## RECORDED INFORMATION
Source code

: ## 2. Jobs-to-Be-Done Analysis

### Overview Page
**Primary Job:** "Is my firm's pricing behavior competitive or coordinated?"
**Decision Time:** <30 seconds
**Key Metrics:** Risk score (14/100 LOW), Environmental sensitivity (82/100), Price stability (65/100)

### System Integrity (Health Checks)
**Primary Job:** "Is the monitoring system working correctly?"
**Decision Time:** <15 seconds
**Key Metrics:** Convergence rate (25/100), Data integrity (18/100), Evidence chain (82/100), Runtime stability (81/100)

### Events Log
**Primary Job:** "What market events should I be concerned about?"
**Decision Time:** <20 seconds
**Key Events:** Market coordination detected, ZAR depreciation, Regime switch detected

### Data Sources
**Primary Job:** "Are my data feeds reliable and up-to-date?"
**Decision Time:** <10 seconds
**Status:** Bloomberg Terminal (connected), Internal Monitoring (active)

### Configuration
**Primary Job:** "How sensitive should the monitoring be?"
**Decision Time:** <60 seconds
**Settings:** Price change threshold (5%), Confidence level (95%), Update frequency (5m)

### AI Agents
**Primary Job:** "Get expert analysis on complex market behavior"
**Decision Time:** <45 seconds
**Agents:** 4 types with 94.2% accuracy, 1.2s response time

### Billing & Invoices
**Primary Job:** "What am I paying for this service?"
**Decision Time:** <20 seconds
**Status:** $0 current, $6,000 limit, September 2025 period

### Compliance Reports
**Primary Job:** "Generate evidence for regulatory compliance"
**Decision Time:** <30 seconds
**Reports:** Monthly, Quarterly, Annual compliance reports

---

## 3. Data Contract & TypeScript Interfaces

## EXERCISE INSTRUCTIONS
Copy whichever lines of the records above contain the word "should".

## RESULT
**Primary Job:** "What market events should I be concerned about?"
**Primary Job:** "How sensitive should the monitoring be?"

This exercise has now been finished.